57. Phasical activation of serotonin dorsal raphe neurons by nociceptive stimuli

J. Schweimer1 judith.schweimer@imperial.ac.uk D. I. Brierley1 Dan.brierley@imperial.ac.uk M. Ungless1,2 mark.unless@imperial.ac.uk

1Neurophysiology, Clinical Sciences Centre, Imperial College London, London, United Kingdom
2Clinical Sciences Centre, MRC, London, United Kingdom

Serotonin neurons play a central role in a variety of behavioural and cognitive functions, particularly in processing aversive stimuli. It has been suggested that serotonergic dorsal raphe neurons may encode a prediction error rule for aversive stimuli and act as an opponent system to the midbrain dopamine system, which encodes a prediction error rule for appetitive stimuli. We examined the hypothesis whether nociceptive footshocks phasically activate neurochemically-identified serotonin neurons in the dorsal raphe nuclei.

In the past, serotonin neurons were typically identified by their physiological properties: Serotonin neurons fire in a slow clock-like pattern and have broad action potentials. Recent studies using juxtacellular labelling demonstrated that not all of these presumed serotonin neurons were 5HT-positive. Therefore, we combined electrophysiological recording and the juxtacellular labelling method to identify the neurons. We recorded from neurons within the dorsal raphe nuclei in anaesthetised rats. During the recording nociceptive footshocks were administered, and then the individual neurons were labelled juxtacellularly, and then identified by immunohistochemistry.
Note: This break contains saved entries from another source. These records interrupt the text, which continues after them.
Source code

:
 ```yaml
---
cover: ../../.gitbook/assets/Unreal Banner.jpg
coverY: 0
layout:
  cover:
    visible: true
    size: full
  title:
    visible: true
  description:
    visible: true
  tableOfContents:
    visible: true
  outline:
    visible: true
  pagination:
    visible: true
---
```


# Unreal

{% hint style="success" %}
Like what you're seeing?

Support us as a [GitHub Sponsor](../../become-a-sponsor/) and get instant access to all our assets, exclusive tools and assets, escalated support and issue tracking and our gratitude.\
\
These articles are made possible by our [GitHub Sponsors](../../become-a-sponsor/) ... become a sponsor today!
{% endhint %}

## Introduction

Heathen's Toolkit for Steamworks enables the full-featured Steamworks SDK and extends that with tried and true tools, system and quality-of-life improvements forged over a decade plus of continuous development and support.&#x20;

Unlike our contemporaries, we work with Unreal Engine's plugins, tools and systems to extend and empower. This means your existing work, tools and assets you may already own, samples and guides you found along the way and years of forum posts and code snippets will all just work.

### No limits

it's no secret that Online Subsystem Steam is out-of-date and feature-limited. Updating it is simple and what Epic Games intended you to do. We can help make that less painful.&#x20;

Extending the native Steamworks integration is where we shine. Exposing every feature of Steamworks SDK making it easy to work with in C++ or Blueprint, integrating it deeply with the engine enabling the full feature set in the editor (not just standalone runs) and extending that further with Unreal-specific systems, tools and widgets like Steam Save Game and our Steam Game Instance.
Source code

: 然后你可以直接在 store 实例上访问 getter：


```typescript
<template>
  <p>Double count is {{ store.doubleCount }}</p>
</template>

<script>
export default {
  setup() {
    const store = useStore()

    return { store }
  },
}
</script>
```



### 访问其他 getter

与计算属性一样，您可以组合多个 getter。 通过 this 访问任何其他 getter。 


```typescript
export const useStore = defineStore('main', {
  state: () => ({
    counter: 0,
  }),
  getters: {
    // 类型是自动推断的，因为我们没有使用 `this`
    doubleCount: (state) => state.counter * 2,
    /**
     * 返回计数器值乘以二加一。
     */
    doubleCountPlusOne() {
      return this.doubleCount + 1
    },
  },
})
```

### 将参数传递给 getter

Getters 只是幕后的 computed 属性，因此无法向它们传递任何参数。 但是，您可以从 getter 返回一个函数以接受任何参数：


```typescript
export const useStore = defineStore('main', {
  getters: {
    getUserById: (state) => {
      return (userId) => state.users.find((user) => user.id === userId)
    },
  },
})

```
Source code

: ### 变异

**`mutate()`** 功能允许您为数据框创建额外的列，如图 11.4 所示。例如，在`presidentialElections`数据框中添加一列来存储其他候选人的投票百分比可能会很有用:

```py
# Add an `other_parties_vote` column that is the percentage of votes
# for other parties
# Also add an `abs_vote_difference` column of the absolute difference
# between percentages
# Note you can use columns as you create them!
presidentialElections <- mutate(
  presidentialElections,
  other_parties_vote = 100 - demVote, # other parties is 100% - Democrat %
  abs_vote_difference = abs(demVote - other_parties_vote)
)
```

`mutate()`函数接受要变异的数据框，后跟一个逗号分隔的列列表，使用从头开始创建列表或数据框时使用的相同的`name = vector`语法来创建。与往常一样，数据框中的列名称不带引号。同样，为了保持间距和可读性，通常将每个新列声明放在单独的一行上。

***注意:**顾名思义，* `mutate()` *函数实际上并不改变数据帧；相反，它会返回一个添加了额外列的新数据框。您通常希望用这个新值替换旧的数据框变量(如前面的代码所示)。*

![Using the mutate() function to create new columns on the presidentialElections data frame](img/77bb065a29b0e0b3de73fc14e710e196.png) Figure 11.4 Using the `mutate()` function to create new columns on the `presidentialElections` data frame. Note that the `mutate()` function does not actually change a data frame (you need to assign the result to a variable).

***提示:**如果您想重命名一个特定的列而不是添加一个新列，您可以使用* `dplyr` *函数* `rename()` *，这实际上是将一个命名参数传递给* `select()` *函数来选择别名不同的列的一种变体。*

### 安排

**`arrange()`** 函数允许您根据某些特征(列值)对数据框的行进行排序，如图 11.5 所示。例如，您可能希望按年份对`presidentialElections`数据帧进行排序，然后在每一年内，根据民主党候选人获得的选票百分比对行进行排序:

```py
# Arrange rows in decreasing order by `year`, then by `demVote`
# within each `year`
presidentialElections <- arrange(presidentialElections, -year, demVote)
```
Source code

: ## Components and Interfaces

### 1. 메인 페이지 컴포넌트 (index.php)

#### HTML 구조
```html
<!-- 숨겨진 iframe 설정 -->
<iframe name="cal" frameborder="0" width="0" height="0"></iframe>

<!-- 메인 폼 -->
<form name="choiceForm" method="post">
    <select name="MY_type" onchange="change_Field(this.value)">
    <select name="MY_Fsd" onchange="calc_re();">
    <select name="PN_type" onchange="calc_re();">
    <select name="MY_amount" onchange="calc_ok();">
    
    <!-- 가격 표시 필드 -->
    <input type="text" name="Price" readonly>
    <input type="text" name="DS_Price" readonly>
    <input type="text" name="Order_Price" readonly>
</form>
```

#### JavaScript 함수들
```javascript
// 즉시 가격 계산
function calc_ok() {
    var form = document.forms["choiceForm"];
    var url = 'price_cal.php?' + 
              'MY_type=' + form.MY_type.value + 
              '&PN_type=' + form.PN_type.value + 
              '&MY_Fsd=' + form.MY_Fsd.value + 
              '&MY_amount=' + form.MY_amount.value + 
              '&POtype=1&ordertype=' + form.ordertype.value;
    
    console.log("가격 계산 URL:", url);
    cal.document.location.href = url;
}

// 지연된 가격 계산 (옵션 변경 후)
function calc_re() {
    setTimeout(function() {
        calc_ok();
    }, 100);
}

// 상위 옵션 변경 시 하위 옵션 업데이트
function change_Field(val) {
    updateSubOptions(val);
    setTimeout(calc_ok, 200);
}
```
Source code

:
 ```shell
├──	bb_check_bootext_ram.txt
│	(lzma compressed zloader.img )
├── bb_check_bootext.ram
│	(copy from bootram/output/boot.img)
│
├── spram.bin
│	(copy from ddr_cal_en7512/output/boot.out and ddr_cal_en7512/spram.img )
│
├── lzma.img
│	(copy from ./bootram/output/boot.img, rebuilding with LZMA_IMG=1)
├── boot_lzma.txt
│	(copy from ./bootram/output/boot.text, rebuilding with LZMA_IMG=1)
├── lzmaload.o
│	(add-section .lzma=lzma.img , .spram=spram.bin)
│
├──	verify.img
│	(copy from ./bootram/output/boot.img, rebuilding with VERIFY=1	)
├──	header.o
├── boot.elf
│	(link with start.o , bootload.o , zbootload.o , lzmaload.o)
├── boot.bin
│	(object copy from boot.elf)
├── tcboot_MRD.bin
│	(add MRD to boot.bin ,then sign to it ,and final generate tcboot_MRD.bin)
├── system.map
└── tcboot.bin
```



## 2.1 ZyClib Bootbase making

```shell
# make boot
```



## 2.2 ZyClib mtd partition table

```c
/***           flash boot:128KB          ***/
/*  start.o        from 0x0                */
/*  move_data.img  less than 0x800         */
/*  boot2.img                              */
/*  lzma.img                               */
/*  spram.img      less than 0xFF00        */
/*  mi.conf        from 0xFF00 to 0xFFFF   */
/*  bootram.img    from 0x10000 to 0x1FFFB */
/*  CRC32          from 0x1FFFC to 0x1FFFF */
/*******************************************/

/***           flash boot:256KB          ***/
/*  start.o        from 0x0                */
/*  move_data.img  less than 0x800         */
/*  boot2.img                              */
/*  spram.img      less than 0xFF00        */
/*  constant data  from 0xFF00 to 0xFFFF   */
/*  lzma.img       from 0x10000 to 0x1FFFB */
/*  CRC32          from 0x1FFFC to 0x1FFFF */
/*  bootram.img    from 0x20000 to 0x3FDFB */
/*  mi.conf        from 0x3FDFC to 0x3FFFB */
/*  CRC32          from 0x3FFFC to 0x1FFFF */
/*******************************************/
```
Results showed a variety of different neurons within the dorsal raphe nuclei, which can be grouped due to their electrophysiological and histological properties. Group I consists of 5-HT-positive cells with typical clock-like firing that were phasically activated by the footshocks. A second group included 5-HT-positive neurons that were either inhibited or showed no reaction to the footshocks. A majority of these showed stereotypic bursting pattern. The last group contains 5-HT negative neurons, which showed ambiguous reactions to the administration of nociceptive stimuli.

This study gives evidence that at least some serotonergic dorsal raphe neurons are phasically activated by nociceptive stimuli.